__WHAT IS EXPECTED__.
Show each line of the records that contains the string "tomates". Case counts.

__EXTRACTED INFORMATION__.
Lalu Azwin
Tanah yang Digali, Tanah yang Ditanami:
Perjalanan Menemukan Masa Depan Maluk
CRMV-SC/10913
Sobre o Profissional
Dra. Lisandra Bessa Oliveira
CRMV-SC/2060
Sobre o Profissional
---
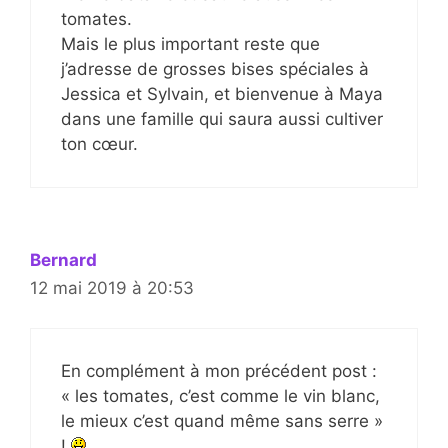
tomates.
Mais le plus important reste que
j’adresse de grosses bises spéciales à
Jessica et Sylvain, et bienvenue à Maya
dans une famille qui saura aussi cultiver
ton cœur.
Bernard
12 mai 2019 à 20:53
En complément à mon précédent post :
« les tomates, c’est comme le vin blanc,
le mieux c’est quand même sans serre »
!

__OUTPUT FOR THIS EXERCISE__.
tomates.
« les tomates, c’est comme le vin blanc,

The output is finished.